Aim of the exercise: Starting at the line containing "Q: What is the main color of the clouds?" and ending with the line containing "A: Daytime.", write out the items below again, swapping "forefront" for "foreground" and leaving everything else unchanged.
*** Data under study ***
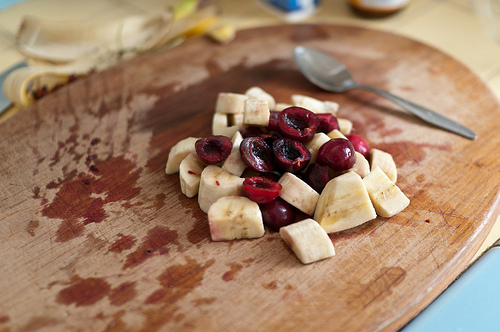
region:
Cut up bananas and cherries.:
[130, 61, 416, 256]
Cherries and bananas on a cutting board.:
[47, 76, 419, 298]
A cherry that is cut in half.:
[272, 135, 310, 170]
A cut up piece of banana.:
[272, 220, 335, 268]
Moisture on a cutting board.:
[27, 165, 117, 246]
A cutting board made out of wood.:
[4, 21, 496, 327]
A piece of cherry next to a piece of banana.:
[226, 170, 321, 203]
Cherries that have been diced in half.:
[243, 101, 318, 171]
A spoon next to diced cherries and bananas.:
[140, 27, 496, 267]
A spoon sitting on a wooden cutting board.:
[9, 33, 491, 329]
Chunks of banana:
[163, 80, 428, 242]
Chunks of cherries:
[174, 86, 408, 252]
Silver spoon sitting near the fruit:
[294, 38, 482, 149]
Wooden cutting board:
[0, 43, 499, 325]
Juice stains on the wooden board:
[24, 113, 196, 302]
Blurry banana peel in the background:
[2, 3, 212, 106]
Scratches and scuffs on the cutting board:
[0, 22, 495, 289]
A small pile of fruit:
[147, 77, 417, 252]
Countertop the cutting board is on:
[3, 6, 496, 325]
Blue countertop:
[388, 244, 497, 329]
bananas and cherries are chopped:
[187, 85, 394, 239]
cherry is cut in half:
[255, 132, 321, 174]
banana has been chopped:
[210, 191, 272, 241]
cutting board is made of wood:
[36, 65, 428, 277]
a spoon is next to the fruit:
[277, 33, 494, 161]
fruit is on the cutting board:
[26, 14, 495, 276]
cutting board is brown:
[35, 112, 302, 316]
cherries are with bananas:
[203, 95, 375, 223]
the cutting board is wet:
[67, 93, 294, 243]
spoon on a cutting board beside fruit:
[163, 39, 483, 241]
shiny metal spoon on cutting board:
[293, 45, 478, 142]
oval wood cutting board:
[0, 30, 499, 330]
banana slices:
[209, 196, 264, 238]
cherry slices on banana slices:
[242, 136, 279, 168]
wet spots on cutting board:
[56, 275, 111, 307]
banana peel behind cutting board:
[8, 6, 241, 106]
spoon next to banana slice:
[294, 46, 478, 146]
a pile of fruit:
[167, 86, 407, 258]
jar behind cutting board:
[347, 0, 412, 19]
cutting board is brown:
[1, 23, 498, 330]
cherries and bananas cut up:
[188, 93, 390, 249]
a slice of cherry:
[279, 108, 313, 138]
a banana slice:
[276, 220, 339, 262]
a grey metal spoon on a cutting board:
[289, 33, 476, 148]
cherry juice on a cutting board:
[33, 149, 167, 283]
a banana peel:
[10, 6, 224, 91]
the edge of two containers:
[265, 0, 424, 27]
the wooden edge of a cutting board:
[404, 247, 492, 319]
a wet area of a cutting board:
[141, 69, 203, 119]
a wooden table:
[435, 6, 494, 42]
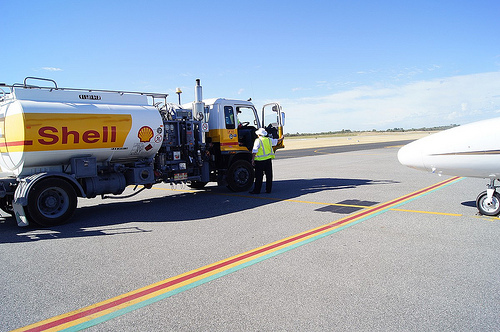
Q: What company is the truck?
A: Shell.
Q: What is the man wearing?
A: Yellow reflective jacket.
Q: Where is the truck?
A: At the airport.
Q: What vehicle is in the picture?
A: A gas truck.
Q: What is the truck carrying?
A: Gasoline.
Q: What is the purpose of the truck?
A: To fill planes with gas.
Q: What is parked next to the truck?
A: Plane.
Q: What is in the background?
A: Trees.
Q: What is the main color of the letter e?
A: Red.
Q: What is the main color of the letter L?
A: Red.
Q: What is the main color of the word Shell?
A: Red.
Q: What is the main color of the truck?
A: Yellow.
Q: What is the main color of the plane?
A: White.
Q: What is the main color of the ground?
A: Gray.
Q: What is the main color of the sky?
A: Blue.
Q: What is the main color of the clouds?
A: White.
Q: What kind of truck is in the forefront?
A: A Shell fueling truck.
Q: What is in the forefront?
A: A concrete runway.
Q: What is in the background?
A: A blue sky.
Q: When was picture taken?
A: Daytime.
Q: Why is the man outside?
A: Working.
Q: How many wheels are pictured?
A: 3.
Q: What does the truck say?
A: Shell.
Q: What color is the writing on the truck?
A: Red.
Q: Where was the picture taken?
A: Airport.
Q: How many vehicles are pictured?
A: 1.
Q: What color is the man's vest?
A: Green.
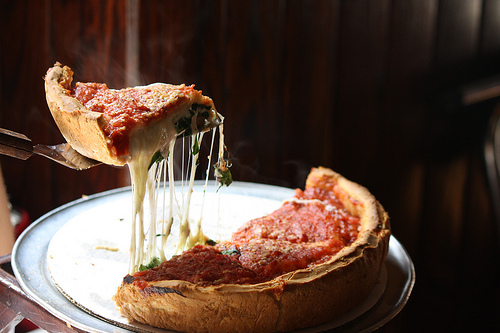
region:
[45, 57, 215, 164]
a slice of pizza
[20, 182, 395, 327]
a white plate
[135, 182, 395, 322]
pizza on a plate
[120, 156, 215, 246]
cheese on the pizza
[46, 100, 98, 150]
the crust of the pizza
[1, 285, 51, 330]
the table under the plate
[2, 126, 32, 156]
the wooden handle of the spatula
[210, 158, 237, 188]
a piece of spinach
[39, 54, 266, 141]
a slice of pizza on top of a spatula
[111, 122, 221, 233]
cheese melting off a pizza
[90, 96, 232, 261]
cheese melting onto a plate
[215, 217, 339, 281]
tomato sauce smothered on a pizza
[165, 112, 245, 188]
spinach oozing out of a pizza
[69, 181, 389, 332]
deep dish pizza sitting on a plate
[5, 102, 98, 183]
a spatula scoping up a pizza slice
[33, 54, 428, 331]
This is food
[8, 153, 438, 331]
This is a white plate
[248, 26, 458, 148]
The table is brown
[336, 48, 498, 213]
A reflection in the table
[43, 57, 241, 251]
Cheese coming off of the food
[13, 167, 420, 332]
Plate is white and blue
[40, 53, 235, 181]
This is red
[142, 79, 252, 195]
Green spinach in the shot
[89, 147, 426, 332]
Half of the food on the plate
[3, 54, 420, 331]
pizza slice is being served to a lucky diner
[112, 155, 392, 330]
a seriously deep dish pan pizza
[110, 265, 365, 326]
the thick crust has been nicely browned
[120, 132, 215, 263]
the cheese is hot and melting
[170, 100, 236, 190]
greens that look like spinach are in this pizza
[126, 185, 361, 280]
tomato sauce heaped on this pizza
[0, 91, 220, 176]
a pizza serving utensil lifting out a slice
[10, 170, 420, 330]
the serving plate is round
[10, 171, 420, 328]
the serving plate is white with gray trim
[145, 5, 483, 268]
a wood paneled wall behind the pizza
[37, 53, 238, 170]
ooy gooey pizza slice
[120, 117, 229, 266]
cheese dripping from slice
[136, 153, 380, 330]
half a pizza pie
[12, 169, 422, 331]
silver plate with pizza on it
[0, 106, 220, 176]
spatula with pizza slice on it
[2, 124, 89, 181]
brown and silver spatula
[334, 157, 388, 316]
golden crust of pizza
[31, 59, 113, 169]
gold crust of pizza slice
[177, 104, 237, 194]
spinach hanging from pizza cheese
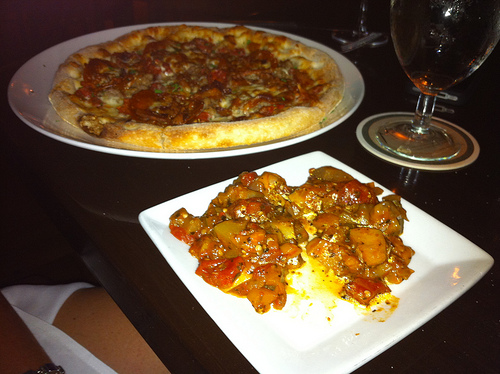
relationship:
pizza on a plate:
[50, 23, 345, 155] [9, 21, 367, 161]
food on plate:
[171, 167, 413, 311] [137, 151, 495, 372]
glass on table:
[376, 0, 499, 163] [9, 3, 498, 372]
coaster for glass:
[357, 112, 480, 173] [376, 0, 499, 163]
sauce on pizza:
[98, 41, 311, 122] [50, 23, 345, 155]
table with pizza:
[9, 3, 498, 372] [50, 23, 345, 155]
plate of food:
[137, 151, 495, 372] [171, 167, 413, 311]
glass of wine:
[376, 0, 499, 163] [393, 23, 498, 92]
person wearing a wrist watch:
[0, 282, 168, 372] [27, 365, 64, 372]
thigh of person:
[54, 286, 168, 372] [0, 282, 168, 372]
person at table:
[0, 282, 168, 372] [9, 3, 498, 372]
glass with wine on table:
[376, 0, 499, 163] [9, 3, 498, 372]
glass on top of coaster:
[376, 0, 499, 163] [357, 112, 480, 173]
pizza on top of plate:
[50, 23, 345, 155] [9, 21, 367, 161]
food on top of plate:
[171, 167, 413, 311] [137, 151, 495, 372]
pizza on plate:
[50, 23, 345, 155] [9, 21, 367, 161]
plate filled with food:
[137, 151, 495, 372] [171, 167, 413, 311]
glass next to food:
[376, 0, 499, 163] [171, 167, 413, 311]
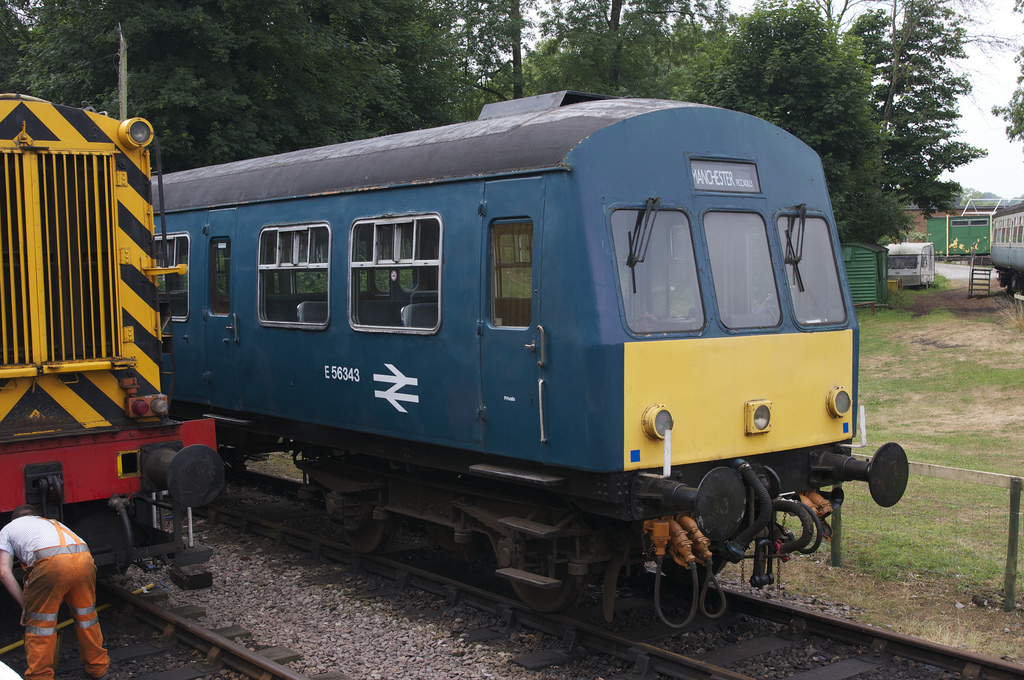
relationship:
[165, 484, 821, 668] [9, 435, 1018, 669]
metal rail on train track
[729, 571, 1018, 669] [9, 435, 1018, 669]
metal rail on train track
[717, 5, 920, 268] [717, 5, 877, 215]
tree has leaves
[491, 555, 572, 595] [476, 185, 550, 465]
step under door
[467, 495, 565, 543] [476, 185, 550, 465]
step under door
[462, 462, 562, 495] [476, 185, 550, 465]
step under door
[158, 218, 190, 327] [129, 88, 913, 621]
window on side of train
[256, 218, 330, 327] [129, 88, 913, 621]
window on side of train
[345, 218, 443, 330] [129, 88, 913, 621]
window on side of train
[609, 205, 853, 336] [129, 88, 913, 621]
windshield on train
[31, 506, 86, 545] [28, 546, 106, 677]
suspenders holding pants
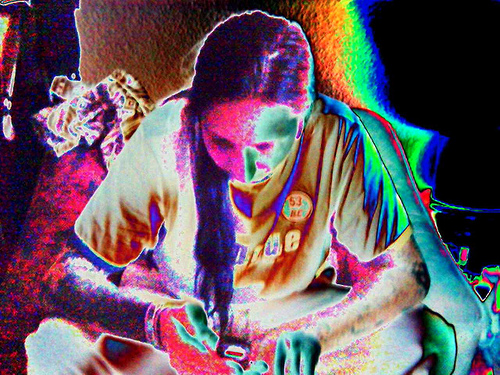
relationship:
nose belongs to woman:
[234, 148, 257, 184] [16, 13, 456, 373]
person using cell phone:
[41, 6, 439, 365] [213, 331, 253, 363]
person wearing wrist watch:
[41, 6, 439, 365] [137, 298, 168, 350]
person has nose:
[41, 6, 439, 365] [226, 147, 257, 181]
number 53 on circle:
[291, 194, 306, 206] [279, 185, 316, 221]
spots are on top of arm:
[57, 258, 149, 321] [53, 260, 182, 341]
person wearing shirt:
[22, 6, 437, 375] [138, 124, 402, 307]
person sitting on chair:
[22, 6, 437, 375] [48, 103, 482, 373]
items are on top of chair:
[31, 79, 142, 160] [51, 10, 410, 310]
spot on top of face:
[209, 100, 257, 158] [195, 78, 301, 198]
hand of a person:
[246, 322, 311, 367] [13, 20, 442, 372]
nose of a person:
[233, 151, 256, 183] [41, 6, 439, 365]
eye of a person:
[204, 133, 234, 158] [41, 6, 439, 365]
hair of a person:
[179, 11, 313, 334] [41, 6, 439, 365]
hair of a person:
[179, 13, 324, 353] [41, 6, 439, 365]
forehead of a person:
[188, 84, 300, 142] [13, 20, 442, 372]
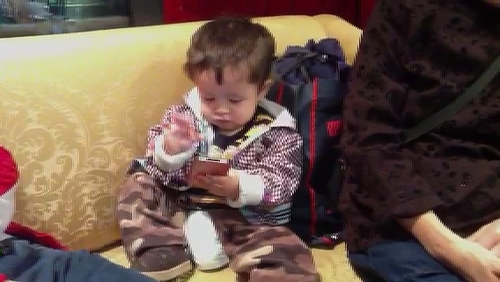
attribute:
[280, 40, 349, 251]
bag — blue, red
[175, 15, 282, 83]
hair — brown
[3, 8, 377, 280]
couch — yellow,  floral pattern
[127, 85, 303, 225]
coat — brown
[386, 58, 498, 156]
strap — black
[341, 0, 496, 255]
shirt — brown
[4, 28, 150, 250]
couch — yellow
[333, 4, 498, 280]
person — brown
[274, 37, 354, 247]
backpack — blue , red 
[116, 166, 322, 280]
pants — camouflage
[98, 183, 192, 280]
camo — brown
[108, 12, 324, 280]
child — looking down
*** End of Data under study ***
Reply:
Q: What is the main color of the clouds?
A: White.
Q: What kind of truck is in the foreground?
A: A Shell fueling truck.
Q: What is in the foreground?
A: A concrete runway.
Q: What is in the background?
A: A blue sky.
Q: When was picture taken?
A: Daytime.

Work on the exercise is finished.